More recently, a fully-integrated, hand-held sural nerve conduction testing device has been developed to overcome some of the deficiencies of prior art testing devices (i.e., see, for example, the aforementioned U.S. patent application Ser. No. 13/235,258). The fully-integrated, hand-held sural nerve conduction testing device disclosed in U.S. patent application Ser. No. 13/235,258 is designed and optimized for testing of the sural nerve. As a result, the nerve conduction test procedure has been substantially simplified and automated to the point where the procedure can be taught to someone in 30-60 minutes, after which the trained person should be able to obtain accurate sural nerve conduction results. Further, due to its focused application on the sural nerve, the nerve conduction test procedure has been automated to the point where the test duration is typically only 15-30 seconds in length. Another benefit of the focused application on the sural nerve is that the costs of both the hardware and disposable components have been substantially reduced relative to a general purpose nerve conduction testing device.
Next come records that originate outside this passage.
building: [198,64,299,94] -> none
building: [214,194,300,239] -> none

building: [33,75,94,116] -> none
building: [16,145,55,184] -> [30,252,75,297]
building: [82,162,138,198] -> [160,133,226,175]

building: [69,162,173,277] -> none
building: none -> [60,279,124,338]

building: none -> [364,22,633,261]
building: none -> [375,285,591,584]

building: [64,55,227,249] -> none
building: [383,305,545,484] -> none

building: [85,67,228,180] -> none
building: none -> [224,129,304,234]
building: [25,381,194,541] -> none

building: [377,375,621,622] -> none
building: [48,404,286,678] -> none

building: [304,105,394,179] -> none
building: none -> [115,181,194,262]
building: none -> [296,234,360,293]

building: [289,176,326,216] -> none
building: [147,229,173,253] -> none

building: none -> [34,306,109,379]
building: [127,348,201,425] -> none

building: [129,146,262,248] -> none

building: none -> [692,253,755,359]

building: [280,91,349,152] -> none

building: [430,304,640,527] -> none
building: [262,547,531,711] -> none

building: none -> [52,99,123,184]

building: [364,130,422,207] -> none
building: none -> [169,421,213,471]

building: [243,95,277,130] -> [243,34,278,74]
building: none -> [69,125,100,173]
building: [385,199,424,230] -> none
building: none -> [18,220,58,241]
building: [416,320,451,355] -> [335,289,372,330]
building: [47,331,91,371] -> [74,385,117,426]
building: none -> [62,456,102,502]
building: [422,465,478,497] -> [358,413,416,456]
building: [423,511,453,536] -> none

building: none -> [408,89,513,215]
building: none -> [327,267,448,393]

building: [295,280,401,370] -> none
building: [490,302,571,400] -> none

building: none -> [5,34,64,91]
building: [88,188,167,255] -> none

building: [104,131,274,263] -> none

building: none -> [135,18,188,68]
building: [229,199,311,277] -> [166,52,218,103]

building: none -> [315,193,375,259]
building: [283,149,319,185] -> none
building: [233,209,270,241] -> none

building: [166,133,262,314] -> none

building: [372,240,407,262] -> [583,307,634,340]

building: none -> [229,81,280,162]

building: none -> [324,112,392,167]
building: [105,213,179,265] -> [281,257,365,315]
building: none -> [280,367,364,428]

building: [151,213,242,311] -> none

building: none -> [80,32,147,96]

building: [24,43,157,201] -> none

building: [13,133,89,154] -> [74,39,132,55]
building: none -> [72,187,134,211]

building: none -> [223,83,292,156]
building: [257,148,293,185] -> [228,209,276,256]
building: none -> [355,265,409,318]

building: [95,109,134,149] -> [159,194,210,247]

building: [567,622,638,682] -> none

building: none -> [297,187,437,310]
One potential deficiency of the sural nerve conduction testing device disclosed in U.S. patent application Ser. No. 13/235,258 is that stimulator probes on the skin can be shorted or shunted during nerve conduction testing when gel on the skin creates an alternative conductive path between the two probes. A short condition refers to an alternative path carrying all of the simulation current. A shunt condition refers to an alternative path carrying a portion of the stimulation current. For example, shorting or shunting between the anode and the cathode stimulator probes of the device can be caused by an inexperienced user applying excessive amounts of conductive gels on the testing area when preparing for the sural nerve conduction test. When gel short or shunting occurs, the alternative conductive path may cause insufficient nerve stimulation and/or inaccurate nerve conduction parameters being reported due to falsely-low recorded nerve response.